A Secretaria Nacional de Energia do Ministério das Minas e Energia encomendou

o desenho do setor elétrico a uma consultora inglesa, a Coopers & Lybrand.

O relatório consolidado da consultora não dá a mínima bola para as diretrizes

políticas do Governo e, muito menos, para a autoridade do Congresso Nacional.

Em relação a tarifas, por exemplo, diz, na página 35: “Deve-se, ainda, considerar

a hipótese de oferecer proteção contra a variação da taxa de câmbio se for

impossível a obtenção de arranjos de indexação das tarifas.” Ora, o pilar básico

do Plano Real é a desindexação da economia. O que a Coopers & Lybrand propõe

é o restabelecimento de uma cláusula-ouro, como as que existiam nos contratos

do início do século e que foram abolidas pelo Código de Águas e pela

Constituição de 1934. Em contrapartida, não há uma única proposta de proteção

ao consumidor e, muito menos, garantias de investimentos para a preservação do

meio ambiente. Ao contrário. Na página 29 está escrito, com a maior

tranqüilidade: “O procedimento de licenciamento ambiental também deverá sofrer

ajustes para atender às necessidades do setor privado, principalmente fazendo

com que o enchimento de reservatórios ou ativação de usinas deixe de depender

da emissão de uma licença operacional após realizado o investimento.”

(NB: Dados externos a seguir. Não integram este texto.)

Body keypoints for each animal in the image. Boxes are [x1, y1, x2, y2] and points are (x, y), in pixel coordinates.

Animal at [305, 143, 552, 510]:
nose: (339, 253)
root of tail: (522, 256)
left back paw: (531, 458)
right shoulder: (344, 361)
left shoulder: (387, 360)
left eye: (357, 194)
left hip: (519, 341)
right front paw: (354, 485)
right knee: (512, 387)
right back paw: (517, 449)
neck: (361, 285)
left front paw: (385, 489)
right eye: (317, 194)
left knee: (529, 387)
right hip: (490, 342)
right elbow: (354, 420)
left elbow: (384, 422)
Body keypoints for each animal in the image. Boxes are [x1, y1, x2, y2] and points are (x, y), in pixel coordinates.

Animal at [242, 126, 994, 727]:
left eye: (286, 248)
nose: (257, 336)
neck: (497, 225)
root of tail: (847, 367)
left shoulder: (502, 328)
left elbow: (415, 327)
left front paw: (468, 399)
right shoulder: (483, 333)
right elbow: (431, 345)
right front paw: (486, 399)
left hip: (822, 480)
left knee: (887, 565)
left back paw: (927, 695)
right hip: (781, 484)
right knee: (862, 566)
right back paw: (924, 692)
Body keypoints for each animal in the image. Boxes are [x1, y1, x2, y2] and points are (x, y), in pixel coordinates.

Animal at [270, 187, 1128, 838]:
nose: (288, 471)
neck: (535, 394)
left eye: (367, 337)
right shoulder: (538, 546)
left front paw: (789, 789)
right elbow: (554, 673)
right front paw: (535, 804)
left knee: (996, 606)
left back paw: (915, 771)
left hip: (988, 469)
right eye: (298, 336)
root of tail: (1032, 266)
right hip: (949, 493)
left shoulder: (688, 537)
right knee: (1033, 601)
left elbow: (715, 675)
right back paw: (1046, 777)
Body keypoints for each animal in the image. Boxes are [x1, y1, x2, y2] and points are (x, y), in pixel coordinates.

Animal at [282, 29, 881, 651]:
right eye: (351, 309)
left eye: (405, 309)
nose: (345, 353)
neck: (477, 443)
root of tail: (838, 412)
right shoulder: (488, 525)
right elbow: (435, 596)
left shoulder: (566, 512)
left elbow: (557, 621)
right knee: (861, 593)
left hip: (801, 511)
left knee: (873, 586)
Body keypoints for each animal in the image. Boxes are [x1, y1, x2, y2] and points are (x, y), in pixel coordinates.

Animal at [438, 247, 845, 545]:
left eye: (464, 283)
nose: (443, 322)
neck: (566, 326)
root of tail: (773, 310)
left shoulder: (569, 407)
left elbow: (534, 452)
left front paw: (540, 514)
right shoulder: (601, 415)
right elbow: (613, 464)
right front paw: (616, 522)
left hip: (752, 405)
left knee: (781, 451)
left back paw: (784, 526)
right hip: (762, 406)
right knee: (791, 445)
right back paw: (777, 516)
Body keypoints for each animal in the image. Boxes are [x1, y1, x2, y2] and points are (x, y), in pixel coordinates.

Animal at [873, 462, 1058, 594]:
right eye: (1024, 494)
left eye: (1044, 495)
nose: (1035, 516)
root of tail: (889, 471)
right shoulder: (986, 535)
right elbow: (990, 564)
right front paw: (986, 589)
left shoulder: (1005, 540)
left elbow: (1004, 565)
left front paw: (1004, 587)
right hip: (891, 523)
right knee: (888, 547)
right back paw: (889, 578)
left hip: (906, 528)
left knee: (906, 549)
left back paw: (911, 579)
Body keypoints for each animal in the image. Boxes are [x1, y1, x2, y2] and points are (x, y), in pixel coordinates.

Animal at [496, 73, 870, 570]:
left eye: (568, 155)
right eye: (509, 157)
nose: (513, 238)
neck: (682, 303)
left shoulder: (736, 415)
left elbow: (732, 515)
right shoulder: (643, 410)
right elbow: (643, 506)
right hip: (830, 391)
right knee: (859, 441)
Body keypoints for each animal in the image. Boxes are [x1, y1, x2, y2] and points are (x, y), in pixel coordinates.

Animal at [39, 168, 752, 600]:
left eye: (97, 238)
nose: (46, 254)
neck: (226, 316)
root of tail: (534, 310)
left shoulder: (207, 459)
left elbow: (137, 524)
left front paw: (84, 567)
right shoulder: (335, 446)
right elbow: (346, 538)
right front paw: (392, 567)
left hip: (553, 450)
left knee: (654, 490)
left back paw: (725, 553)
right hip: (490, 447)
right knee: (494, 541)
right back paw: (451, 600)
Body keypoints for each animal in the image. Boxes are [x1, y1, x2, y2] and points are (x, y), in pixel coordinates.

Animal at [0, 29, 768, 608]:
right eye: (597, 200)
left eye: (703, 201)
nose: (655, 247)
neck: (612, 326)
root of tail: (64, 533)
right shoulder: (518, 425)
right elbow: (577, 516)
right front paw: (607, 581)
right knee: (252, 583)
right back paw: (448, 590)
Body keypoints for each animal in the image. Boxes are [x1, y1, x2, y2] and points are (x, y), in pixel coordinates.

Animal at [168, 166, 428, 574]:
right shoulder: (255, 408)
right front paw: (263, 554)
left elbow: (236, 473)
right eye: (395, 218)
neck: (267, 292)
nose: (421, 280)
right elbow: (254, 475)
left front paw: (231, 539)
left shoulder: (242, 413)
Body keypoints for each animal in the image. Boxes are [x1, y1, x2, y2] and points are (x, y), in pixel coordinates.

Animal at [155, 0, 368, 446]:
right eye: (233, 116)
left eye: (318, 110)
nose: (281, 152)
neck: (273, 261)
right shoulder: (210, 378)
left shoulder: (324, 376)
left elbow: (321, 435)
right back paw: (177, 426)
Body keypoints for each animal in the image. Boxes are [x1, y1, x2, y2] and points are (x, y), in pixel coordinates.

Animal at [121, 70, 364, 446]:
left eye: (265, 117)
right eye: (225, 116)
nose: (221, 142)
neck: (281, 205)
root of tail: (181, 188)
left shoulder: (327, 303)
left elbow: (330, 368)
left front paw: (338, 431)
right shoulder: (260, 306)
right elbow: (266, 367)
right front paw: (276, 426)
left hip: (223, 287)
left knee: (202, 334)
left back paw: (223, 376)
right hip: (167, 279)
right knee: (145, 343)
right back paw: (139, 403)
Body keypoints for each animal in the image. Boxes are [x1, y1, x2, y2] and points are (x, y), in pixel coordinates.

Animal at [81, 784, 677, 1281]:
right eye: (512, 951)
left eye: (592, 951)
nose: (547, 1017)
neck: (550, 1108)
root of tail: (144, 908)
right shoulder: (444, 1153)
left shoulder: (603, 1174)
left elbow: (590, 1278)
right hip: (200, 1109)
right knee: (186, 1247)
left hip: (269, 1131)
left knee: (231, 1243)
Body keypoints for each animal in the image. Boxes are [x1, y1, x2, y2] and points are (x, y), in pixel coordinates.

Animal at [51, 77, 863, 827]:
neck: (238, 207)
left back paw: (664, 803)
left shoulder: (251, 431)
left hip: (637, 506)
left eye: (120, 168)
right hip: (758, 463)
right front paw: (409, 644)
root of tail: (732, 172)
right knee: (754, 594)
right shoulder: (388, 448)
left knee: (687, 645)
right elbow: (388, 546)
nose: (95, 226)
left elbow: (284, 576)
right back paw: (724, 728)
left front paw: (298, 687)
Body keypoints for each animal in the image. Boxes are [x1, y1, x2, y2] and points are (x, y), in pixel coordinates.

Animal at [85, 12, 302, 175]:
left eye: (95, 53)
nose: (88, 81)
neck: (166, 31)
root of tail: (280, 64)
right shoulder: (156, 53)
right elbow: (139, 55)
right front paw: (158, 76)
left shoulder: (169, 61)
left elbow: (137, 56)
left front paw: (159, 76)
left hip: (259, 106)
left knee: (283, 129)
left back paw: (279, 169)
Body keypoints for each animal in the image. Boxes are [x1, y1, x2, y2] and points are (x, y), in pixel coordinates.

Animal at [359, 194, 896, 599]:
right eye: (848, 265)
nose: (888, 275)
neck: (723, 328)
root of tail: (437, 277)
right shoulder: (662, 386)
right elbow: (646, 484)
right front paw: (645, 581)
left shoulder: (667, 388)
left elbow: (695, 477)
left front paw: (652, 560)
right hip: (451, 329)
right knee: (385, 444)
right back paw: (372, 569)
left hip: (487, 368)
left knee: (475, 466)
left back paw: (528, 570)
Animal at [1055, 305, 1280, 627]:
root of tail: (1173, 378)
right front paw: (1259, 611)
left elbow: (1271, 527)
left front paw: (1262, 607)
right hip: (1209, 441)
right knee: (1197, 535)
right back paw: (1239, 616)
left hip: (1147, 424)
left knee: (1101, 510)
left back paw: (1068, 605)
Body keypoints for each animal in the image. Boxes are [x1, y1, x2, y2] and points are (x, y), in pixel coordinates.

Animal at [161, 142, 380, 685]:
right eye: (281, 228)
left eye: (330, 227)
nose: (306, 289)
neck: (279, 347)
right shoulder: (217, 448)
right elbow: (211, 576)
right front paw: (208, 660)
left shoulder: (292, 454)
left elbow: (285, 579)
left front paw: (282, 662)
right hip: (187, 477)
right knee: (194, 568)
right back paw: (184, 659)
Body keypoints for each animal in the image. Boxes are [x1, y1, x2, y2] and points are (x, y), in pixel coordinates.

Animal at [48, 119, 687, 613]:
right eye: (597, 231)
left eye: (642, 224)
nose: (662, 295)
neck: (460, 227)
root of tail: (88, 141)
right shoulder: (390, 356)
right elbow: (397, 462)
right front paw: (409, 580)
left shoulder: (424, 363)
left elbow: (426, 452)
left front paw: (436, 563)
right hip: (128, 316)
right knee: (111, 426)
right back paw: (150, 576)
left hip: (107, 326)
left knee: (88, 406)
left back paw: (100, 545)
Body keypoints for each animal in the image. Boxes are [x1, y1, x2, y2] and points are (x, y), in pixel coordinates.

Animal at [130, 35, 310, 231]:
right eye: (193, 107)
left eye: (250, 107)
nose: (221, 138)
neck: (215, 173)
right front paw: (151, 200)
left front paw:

As taxas de retorno sobre o patrimônio investido no setor elétrico, que constam

das páginas 36 e 37 do relatório, são : para a geração, 12 a 15% ao ano; para

transmissão, de 10 a 12%, para distribuição, de 11 a 13%.

Politicamente, o mais extraordinário desrespeito ao Congresso está expresso na

página 20 do relatório: “Nossa idéia inicial seria a promulgação de uma lei federal

de eletricidade que abrangesse as mudanças jurídicas desejadas. Reconhecendo

ser preferível, no atual contexto, minimizar qualquer alteração legal que envolva o

Congresso, recomendamos que, uma vez tomadas as decisões, o Ministério de

Minas e Energia desenvolva conosco uma avaliação das medidas legais a serem

encaminhadas para permitir a implementação de definições, deixando-se para o

futuro a consolidação de uma Lei Federal de Eletricidade abrangente.”

Peter Grainer, secretário nacional de energia, foi a Belo Horizonte expor o projeto,

que lhe dá carta branca para o que quiser. Quase saiu vaiado.